基地の全容や、多くの事は勝手知りたる彼らがいないとどうにもならない。ランナーは言わば彼らを軍の基地内部に届けて、怪物共を殺すことが任務なのだろう。
「技術者が二人と軍の隊員を十六人、他にはランナーをお前を含めて、六人は連れていく。あとは向こうで偵察しているのが二人いる」
基地奪還に合わせて二十四人。少なすぎるだろうと思うかもしれないが、大勢で移動すれば、無駄に怪物共を引き寄せる可能性が高まり、尚且つこの作戦が失敗した時の被害が大きすぎる。
「連れていく人材の手配は?」
「済んでいる。ランナーは出来るだけ遠くまで散策できる技量を持ち、奴らの生態を知っている人間を集めた。こちらが出す人間も、頭だけでなく戦える技術者だ」
外に出てしまえば、非戦闘員などという言い訳が奴らには通用しない。
「装備は支給か、それとも各自で揃えるのか?」
「ランナー達は各自で揃えたほうがいいだろう。無論その時に必要な弾はこちらが持つ」
慣れない支給の装備を使ったのが原因で死にました、は笑いごとではない。それにランナーは自分で、または鍛冶屋に頼んでオリジナルの改造を施した物を使っている人間が多い。俺もエリザに使いやすいように改造して貰ったりしている。

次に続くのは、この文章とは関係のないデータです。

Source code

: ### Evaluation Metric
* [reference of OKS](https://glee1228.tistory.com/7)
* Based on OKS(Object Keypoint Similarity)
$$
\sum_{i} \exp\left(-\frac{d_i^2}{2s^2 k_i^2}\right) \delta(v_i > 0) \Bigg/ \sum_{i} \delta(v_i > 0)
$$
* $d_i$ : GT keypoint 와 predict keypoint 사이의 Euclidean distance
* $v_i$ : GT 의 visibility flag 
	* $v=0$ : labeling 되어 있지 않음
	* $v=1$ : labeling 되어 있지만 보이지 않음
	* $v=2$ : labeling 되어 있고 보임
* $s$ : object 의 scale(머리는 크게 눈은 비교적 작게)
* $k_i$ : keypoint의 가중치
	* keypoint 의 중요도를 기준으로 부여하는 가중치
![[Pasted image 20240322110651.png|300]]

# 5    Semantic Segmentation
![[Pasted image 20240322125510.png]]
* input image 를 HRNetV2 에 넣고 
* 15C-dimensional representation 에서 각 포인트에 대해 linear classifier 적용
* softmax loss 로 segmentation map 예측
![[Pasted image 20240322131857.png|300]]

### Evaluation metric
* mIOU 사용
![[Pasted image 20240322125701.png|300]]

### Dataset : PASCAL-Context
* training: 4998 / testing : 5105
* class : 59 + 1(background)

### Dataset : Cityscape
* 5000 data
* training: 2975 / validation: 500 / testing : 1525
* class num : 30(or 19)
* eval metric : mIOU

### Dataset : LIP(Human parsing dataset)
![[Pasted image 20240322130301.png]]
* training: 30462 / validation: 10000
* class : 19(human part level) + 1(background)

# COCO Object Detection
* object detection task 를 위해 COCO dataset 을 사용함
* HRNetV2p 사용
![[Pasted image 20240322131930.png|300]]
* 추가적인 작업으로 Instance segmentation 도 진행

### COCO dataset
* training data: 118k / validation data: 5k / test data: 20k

「作戦の詳細はこの書類を読んでおいてくれ。それと、買う時にはこのカードを渡せ。請求はこちらに来るようになっている」
コンコンとドアを叩く音。振り返ればそこには俺と同じく軽装でありながら、銃を腰に差した男のランナー。
「一人一人面接というか、説明してるのか?」
「当たり前だ。ほら、さっさと出ていけ。予定が詰まってるんだ」
なすが儘に外へと摘み出され、作戦に向けてアレクセイから渡されたカードと書類の束を持って、バリケードの入り口近くの露店通りへと向かう。
「取りあえず当面の食料と、火器系統を見るか。掘り出し物があればラッキーだな」
今まで自分では高くて買えなかった装備を思い浮かべて、軽くなった足で向かう。